Renee Good was shot by a federal ICE officer

In the hours after 37-year-old Minnesota mother of three Renée Good was shot and killed by a federal immigration agent on January 7, senior career prosecutors in the U.S. attorney’s office in Minnesota began what should have been a routine investigation into an officer’s use of deadly force.


They never got to finish it — because the Trump administration intervened to stop it.


Federal agents in Minneapolis had a signed warrant and were preparing to document bullet holes, blood spatter, and other evidence from Ms. Good’s vehicle when they were ordered to stand down.The directive came from the highest levels of the Justice Department and the F.B.I., which worried that an independent investigation might contradict President Trump’s public narrative blaming Ms. Good for her death. 


ICE agent Jonathan Ross was the federal officer who fired the shots that killed Ms. Good. Ross has not been charged in connection with Ms. Good’s death, and the Justice

Department has publicly said it will not pursue criminal charges against him. 


The Shooting of Renee Good

On the morning of January 7, Good was in her parked SUV on a Minneapolis street when federal agents approached during an immigration operation. Video released by multiple outlets shows her vehicle backing up and beginning to turn before ICE agent Jonathan Ross fired three shots, striking her.


Renee Good was rushed to a hospital, where she later died. A county medical examiner has ruled her death a homicide.


Ross was placed on leave following the shooting. Yet federal prosecutors and the Justice Department have refused to open a civil rights or criminal investigation into whether Ross’s use of force was lawful or unconstitutional, saying there is “no basis” for such a probe — even though dozens of veteran prosecutors believed one was warranted.


Shutting Down the Investigation

Under long-standing practice, shootings by law enforcement officers — especially deadly ones — prompt civil rights investigations by federal prosecutors and the F.B.I. But in this case, those efforts were halted in their tracks.


Instead of letting investigators examine the killing on its own merits, Justice Department leaders suggested rewriting the legal basis for a warrant so that attention would shift from the agent’s conduct to alleged criminality by Ms. Good — or even to her partner, who was present that morning. Career prosecutors called the proposed strategy both legally dubious and politically motivated.
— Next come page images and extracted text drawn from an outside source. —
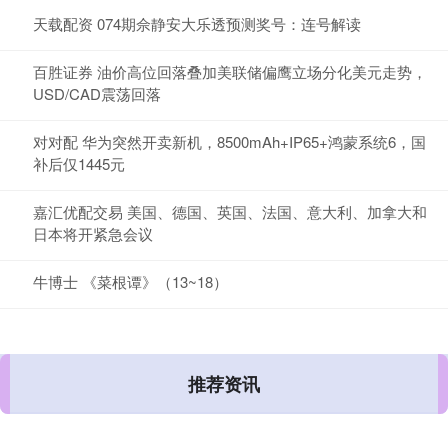
天载配资 074期佘静安大乐透预测奖号：连号解读
百胜证券 油价高位回落叠加美联储偏鹰立场分化美元走势，
USD/CAD震荡回落
对对配 华为突然开卖新机，8500mAh+IP65+鸿蒙系统6，国
补后仅1445元
嘉汇优配交易 美国、德国、英国、法国、意大利、加拿大和
日本将开紧急会议
牛博士 《菜根谭》（13~18）
推荐资讯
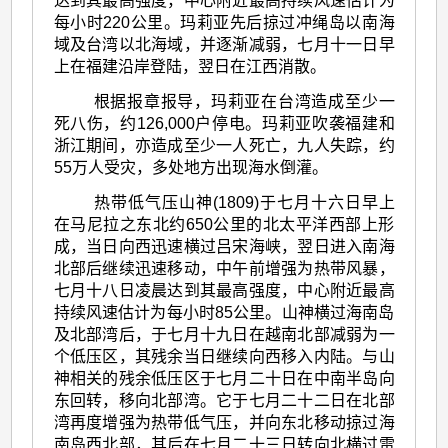
达到其最高强度，中心附近最高持续风速估计为
每小时220公里。玛莉亚先后掠过冲绳岛以南海
域及台湾以北海域，并逐渐减弱，七月十一日早
上在福建沿岸登陆，翌日在江西消散。
根据报章报导，玛莉亚在台湾造成至少一
死八伤，约126,000户停电。玛莉亚吹袭福建和
浙江期间，亦造成至少一人死亡，九人失踪，约
55万人受灾，多处地方出现海水倒灌。
热带低气压山神(1809)于七月十六日早上
在马尼拉之东北约650公里的北太平洋西部上形
成，当日向西迅速横过吕宋海峡，翌日进入南海
北部后继续迅速移动，中午前增强为热带风暴，
七月十八日凌晨达到其最高强度，中心附近最高
持续风速估计为每小时85公里。山神横过海南岛
及北部湾后，于七月十九日在越南北部减弱为一
个低压区，其残余当日继续向西移入内陆。与山
神相关的残余低压区于七月二十日在中南半岛向
东回转，移向北部湾。它于七月二十二日在北部
湾再度增强为热带低气压，并向东北移动掠过海
南岛西北部，其后在七月二十三日转向北横过雷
When prosecutors resisted, several top lawyers in the Minnesota U.S. attorney’s office resigned in protest — including Joseph H. Thompson, one of the officials leading the initial investigative effort.
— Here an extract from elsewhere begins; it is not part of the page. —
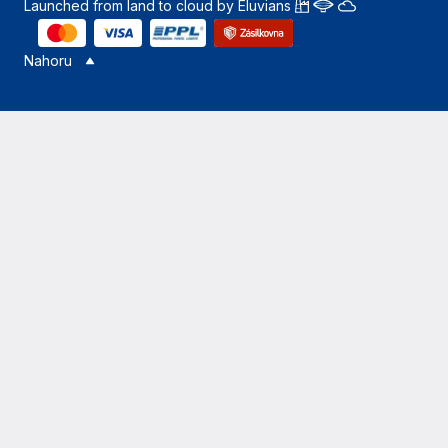
Launched from land to cloud by Eluvians
Nahoru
Their departures have left the office badly understaffed and unable to carry out major prosecutions even as it faces hundreds of immigration-related cases.


Behind the scenes, seniors officials have taken aggressive steps to prevent an independent investigation that could expose more about what happened — and about Ross’s conduct.


That decision has sparked widespread outrage in Minnesota and beyond. Legislators, community groups, and Ms. Good’s family have demanded transparency and accountability for her killing, while protests and hearings have drawn national attention.


But with the federal government refusing to pursue charges and blocking state and local access to evidence, the agent who killed a U.S. citizen in broad daylight may never face criminal accountability.